Münster (dpa/lnw) - Das Oberverwaltungsgericht (OVG) in Münster hat den geplanten Neubau einer Bundesstraße in Kreuztal bei Siegen gekippt. Für die 2,5 Kilometer lange Strecke der B 508 sei der Planfeststellungsbeschluss «rechtswidrig und nicht vollziehbar», teilte das OVG am Freitag mit. Die Strecke sollte zwei Stadtteile verbinden und eine Umgehung für die Ortsmitte von Kreuztal schaffen. «Die Straße darf vorerst nicht gebaut werden», stellte das Gericht nun aber klar. Ein Reitverein hatte gegen das Land NRW geklagt. Dessen Anlage und Auslaufflächen für die Pferde befinden sich in unmittelbarer Nähe zu der geplanten Trasse.

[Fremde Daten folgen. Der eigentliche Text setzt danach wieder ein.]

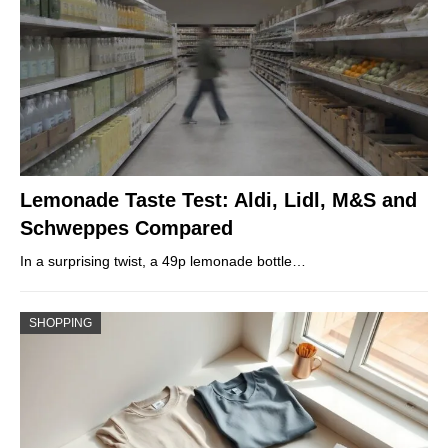
Lemonade Taste Test: Aldi, Lidl, M&S and
Schweppes Compared
In a surprising twist, a 49p lemonade bottle…
SHOPPING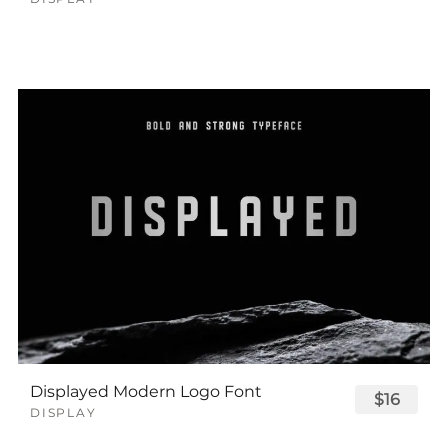
Displayed Modern Logo Font
$16
DISPLAY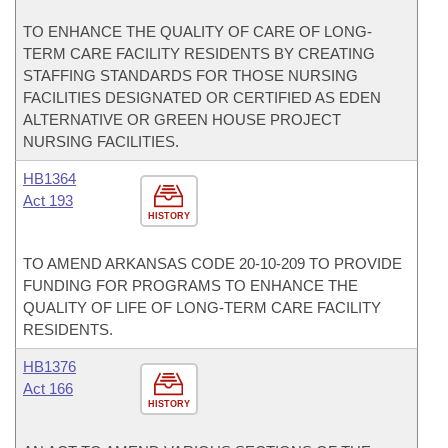
TO ENHANCE THE QUALITY OF CARE OF LONG-
TERM CARE FACILITY RESIDENTS BY CREATING
STAFFING STANDARDS FOR THOSE NURSING
FACILITIES DESIGNATED OR CERTIFIED AS EDEN
ALTERNATIVE OR GREEN HOUSE PROJECT
NURSING FACILITIES.
HB1364
Act 193
HISTORY
TO AMEND ARKANSAS CODE 20-10-209 TO PROVIDE
FUNDING FOR PROGRAMS TO ENHANCE THE
QUALITY OF LIFE OF LONG-TERM CARE FACILITY
RESIDENTS.
HB1376
Act 166
HISTORY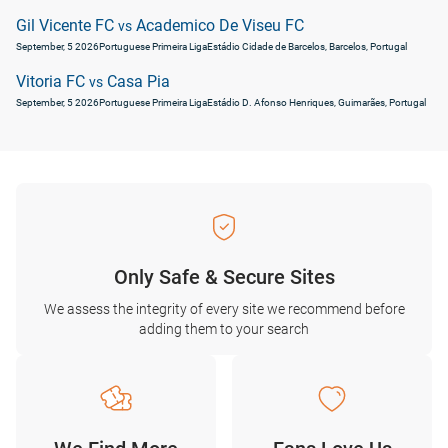
Gil Vicente FC
Academico De Viseu FC
vs
September, 5 2026
Portuguese Primeira Liga
Estádio Cidade de Barcelos, Barcelos, Portugal
Vitoria FC
Casa Pia
vs
September, 5 2026
Portuguese Primeira Liga
Estádio D. Afonso Henriques, Guimarães, Portugal
Only Safe & Secure Sites
We assess the integrity of every site we recommend before
adding them to your search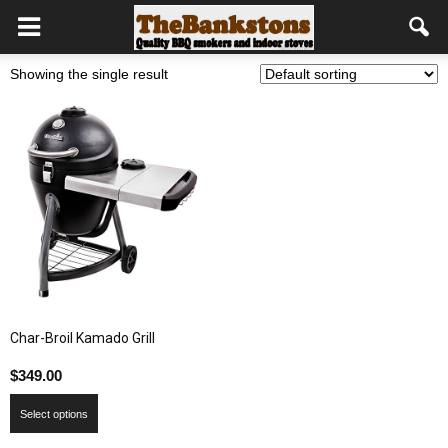
Showing the single result
Char-Broil Kamado Grill
$
349.00
Select options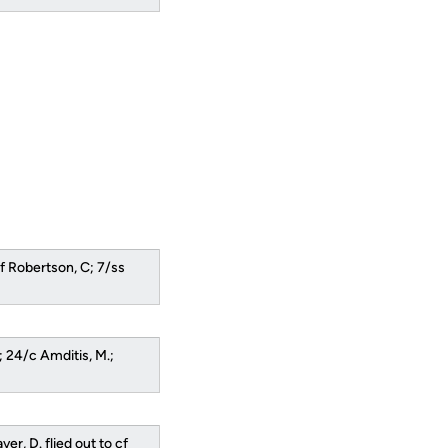
lf Robertson, C; 7/ss
.; 24/c Amditis, M.;
er, D. flied out to cf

Freitag, 05.02.2021, 17:34 Uhr aktualisiert: 05.02.2021, 17:42 Uhr
An der Außenfassade am OVG hängt eine Hinweistafel mit dem Landeswappen von NRW und den Schriftzügen: «Verfassungsgerichtshof für das Land Nordrhein-Westfalen und Oberverwaltungsgericht für das Land Nordrhein-Westfalen». Foto: Guido Kirchner

Die Abwägung des Landes sei fehlerhaft, die Eigentümerstellung des Klägers nicht hinreichend berücksichtigt worden, begründete das OVG.